Records from a dataset:

_ _ _ _

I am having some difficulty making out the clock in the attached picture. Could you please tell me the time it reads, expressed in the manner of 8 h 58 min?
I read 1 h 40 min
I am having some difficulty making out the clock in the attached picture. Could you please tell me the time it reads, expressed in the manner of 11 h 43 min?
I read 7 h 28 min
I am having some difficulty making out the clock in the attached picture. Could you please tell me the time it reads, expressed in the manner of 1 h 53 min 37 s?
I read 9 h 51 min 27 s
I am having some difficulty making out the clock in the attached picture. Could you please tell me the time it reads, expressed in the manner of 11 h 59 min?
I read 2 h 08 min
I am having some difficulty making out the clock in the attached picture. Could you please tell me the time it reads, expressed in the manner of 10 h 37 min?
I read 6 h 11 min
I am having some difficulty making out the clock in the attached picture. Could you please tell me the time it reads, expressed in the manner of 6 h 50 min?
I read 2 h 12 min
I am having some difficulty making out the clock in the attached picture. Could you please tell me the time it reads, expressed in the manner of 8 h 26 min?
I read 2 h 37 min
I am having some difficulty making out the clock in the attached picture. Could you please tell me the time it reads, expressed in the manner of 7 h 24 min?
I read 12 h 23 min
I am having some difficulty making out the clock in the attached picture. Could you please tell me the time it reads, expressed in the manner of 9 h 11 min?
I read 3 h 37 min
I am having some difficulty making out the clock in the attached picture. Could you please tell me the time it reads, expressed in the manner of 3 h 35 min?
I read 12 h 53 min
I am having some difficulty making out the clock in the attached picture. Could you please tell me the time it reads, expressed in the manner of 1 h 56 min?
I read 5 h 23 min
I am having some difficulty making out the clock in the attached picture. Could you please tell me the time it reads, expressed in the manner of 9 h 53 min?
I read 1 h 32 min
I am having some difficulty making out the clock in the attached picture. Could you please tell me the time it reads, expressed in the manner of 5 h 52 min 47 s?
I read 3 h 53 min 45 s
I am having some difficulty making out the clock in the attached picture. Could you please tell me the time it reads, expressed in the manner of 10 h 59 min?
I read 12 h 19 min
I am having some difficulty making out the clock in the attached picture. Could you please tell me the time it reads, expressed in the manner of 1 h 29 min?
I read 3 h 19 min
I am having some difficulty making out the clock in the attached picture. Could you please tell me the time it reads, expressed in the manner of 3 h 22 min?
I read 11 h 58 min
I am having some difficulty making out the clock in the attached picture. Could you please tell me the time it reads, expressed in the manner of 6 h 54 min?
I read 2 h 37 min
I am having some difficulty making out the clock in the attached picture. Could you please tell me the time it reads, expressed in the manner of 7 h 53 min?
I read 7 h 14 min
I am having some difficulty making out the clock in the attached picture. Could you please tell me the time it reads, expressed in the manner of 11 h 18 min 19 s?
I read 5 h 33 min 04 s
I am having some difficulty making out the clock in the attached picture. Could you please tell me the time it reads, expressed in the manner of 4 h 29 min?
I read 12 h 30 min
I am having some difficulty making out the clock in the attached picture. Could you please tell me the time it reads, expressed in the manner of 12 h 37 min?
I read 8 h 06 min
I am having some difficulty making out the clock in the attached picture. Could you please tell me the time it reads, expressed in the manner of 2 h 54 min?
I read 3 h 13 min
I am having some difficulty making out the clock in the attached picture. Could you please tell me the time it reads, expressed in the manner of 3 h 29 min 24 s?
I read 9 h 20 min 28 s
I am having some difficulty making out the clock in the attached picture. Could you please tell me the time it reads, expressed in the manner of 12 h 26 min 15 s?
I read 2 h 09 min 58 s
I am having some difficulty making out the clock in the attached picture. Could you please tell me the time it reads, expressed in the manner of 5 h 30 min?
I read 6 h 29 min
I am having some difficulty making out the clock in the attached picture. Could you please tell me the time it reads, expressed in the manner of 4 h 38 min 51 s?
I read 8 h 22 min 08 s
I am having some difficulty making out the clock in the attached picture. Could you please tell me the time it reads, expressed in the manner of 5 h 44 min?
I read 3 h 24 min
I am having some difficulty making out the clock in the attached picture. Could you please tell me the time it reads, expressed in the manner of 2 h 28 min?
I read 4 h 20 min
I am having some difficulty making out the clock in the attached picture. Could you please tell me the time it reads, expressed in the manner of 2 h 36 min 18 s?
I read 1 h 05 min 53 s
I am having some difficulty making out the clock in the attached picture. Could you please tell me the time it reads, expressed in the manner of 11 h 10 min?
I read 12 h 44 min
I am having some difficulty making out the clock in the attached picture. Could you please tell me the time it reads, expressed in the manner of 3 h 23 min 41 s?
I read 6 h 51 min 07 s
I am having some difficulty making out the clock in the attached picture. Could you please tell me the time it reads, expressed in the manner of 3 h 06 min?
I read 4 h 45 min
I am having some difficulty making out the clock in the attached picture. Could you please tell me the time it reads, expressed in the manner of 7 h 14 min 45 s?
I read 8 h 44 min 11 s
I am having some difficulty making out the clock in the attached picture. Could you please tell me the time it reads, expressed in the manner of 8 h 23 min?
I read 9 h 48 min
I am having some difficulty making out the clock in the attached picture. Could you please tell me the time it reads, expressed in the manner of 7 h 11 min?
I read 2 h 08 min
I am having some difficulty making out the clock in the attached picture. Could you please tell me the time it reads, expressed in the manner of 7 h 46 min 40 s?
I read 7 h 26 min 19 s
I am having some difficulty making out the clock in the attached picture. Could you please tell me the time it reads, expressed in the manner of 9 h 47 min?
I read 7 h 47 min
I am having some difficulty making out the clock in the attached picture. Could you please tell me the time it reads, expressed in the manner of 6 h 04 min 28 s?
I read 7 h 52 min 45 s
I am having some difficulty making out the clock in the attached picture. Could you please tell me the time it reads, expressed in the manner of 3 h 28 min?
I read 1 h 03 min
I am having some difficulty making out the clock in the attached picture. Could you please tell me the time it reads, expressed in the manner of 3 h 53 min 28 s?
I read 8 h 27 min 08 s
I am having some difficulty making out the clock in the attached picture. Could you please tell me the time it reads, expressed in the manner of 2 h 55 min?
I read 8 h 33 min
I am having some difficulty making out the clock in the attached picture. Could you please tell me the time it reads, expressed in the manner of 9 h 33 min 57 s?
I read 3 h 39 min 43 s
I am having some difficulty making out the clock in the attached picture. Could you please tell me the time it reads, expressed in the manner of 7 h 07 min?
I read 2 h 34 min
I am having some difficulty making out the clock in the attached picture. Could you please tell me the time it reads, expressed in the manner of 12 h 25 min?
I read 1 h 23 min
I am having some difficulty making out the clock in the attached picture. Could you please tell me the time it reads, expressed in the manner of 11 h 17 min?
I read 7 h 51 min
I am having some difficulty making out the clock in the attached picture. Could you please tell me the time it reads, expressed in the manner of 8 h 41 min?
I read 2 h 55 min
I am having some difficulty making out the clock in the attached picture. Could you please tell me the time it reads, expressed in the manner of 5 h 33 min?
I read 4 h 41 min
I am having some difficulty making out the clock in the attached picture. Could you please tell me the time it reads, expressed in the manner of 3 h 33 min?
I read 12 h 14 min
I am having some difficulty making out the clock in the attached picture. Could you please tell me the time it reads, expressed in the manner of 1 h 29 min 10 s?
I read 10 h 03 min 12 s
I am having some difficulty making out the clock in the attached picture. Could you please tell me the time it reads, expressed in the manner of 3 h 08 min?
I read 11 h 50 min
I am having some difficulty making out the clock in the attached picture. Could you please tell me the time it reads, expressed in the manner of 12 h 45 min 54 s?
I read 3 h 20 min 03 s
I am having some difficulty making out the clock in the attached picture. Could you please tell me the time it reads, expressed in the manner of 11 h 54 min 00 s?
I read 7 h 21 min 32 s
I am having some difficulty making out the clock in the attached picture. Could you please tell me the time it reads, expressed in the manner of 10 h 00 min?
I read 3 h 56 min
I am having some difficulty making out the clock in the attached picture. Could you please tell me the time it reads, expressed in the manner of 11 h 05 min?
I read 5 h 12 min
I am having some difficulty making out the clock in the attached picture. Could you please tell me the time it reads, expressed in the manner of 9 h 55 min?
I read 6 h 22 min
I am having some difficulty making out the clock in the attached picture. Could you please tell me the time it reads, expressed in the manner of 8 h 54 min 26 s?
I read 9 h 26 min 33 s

_ _ _ _

WHAT YOU ARE ASKED TO DO: Please edit the rows between the line holding "5 h 30 min?" and the line holding "I read 4 h 20 min", inclusive, replacing "difficulty" with "trouble" and leaving everything else unchanged. Return only those lines.

TASK OUTPUT:
I am having some trouble making out the clock in the attached picture. Could you please tell me the time it reads, expressed in the manner of 5 h 30 min?
I read 6 h 29 min
I am having some trouble making out the clock in the attached picture. Could you please tell me the time it reads, expressed in the manner of 4 h 38 min 51 s?
I read 8 h 22 min 08 s
I am having some trouble making out the clock in the attached picture. Could you please tell me the time it reads, expressed in the manner of 5 h 44 min?
I read 3 h 24 min
I am having some trouble making out the clock in the attached picture. Could you please tell me the time it reads, expressed in the manner of 2 h 28 min?
I read 4 h 20 min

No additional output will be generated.